Court Opinion

ID: 9489606
Source: CourtListenerOpinion
Date Created: 2023-08-05 13:19:37.228752+00
Date Added: 2024-06-11T17:53:36.959220
License: Public Domain

ALTIMARI, Circuit Judge,
concurring in part and dissenting in part.
I vote to affirm the judgment of the district court in full.
I concur in the majority’s decision, except with respect to Donato’s alleged liberty interest. I firmly believe that this Court has gone too far. The due process clause of the Fourteenth Amendment was not intended to protect probationary employees against negative job evaluations. Accordingly, I must dissent with the majority’s decision to the extent that the liberty interest determination can be read broadly to grant a due process right to all those public employees who are dismissed with negative job evaluations.
The majority suggests that the outcome regarding Donato’s alleged liberty interest is dictated by Huntley v. Community Sch. Bd., 543 F.2d 979 (2d Cir.1976). I cannot agree. The Court in Huntley stated that a liberty interest arises when a public employee is faced with such an overwhelmingly negative job evaluation as to go to “the very heart of [that employee’s] professional competence.” Id. at 985. As the Court concluded in Huntley, “it [was] abundantly clear that Huntley’s chances of obtaining a supervisory position in the public school system [had] been drastically impaired.” Id. While Donato’s job evaluation was by no means laudatory, her future supervisory employment was not foreclosed to the same degree as was Huntley’s.

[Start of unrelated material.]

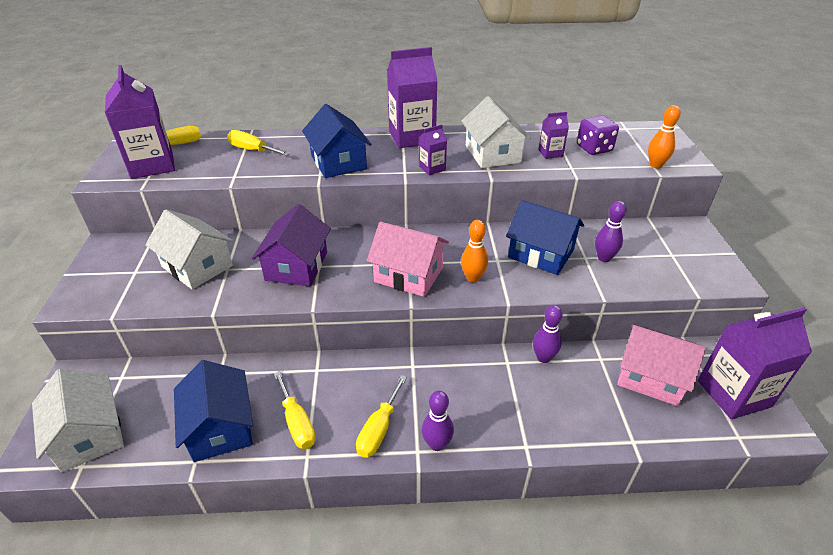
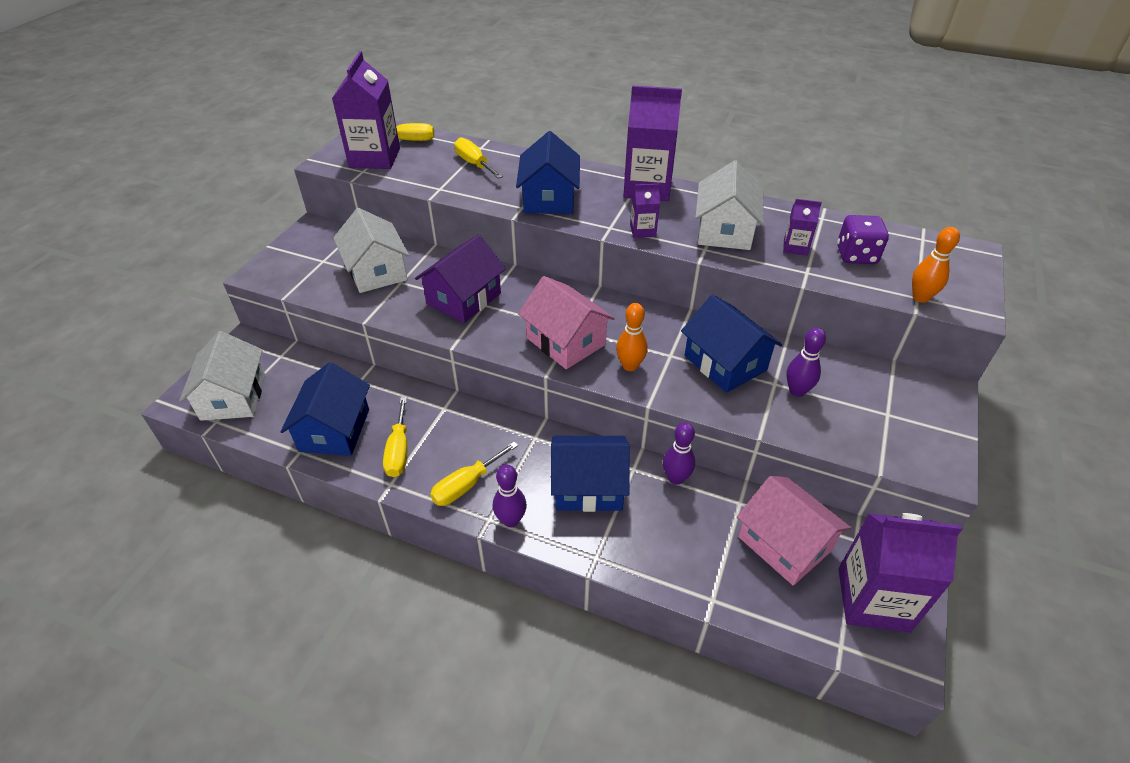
camera: 25 degrees right, 5 degrees up
none -> blue house [551,436,630,512]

Unlike the broad-based condemnation of Huntley’s performance, Donato’s evaluation was of a different character. Huntley’s job failures were broadly stated and encompassed the whole range of professional tasks associated with any supervisory position in the public school system. Donato’s alleged failures, on the other hand, can in large part be summarized by the final stated reason for her termination — “[[Ineffective commitment to the Middle School.” (emphasis added). As such, while Donato’s evaluation is unlikely to assist her in acquiring a future supervisory position, much of Donato’s reputed job failure concerned her professional inefficacy at the middle school level and is unlikely to foreclose the possibility of a supervisory position at some other level. Compare O’Neill v. City of Auburn, 23 F.3d 685, 691 (2d Cir.1994) (defendant had been described by employer generally as “incompetent”); Huntley, 543 F.2d at 985 (Board’s publicly announced charges of incompetence went “to the very heart of Huntley’s professional competence” and “drastically impaired” his chances of. receiving another supervisory position “in the public schools or elsewhere.”) (emphasis added).

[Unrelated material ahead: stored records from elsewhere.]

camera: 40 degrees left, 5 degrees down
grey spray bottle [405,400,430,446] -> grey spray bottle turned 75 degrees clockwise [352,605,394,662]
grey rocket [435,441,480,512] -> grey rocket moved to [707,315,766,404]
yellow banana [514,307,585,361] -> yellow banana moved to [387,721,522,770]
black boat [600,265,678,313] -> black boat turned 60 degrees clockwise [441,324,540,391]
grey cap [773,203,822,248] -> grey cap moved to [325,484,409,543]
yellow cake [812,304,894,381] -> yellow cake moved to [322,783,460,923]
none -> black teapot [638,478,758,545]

Finally, I firmly believe that, if read expansively, the majority’s discussion of Dona-to’s liberty interest will place school districts in a difficult position. When faced with a probationary employee who performs below expectations, school districts will be reluctant to state all of that employee’s shortcomings, for fear of triggering a liberty interest. While such an observation clearly should not dictate the outcome of our constitutional analysis, it is illustrative of why the majority has set the threshold too low for those “stigmatizing allegations” that implicate the fourteenth amendment. A probationary employee’s negative job evaluation must clearly foreclose any and all employment in that employee’s chosen field before a liberty right comes into play. No such interest is implicated here.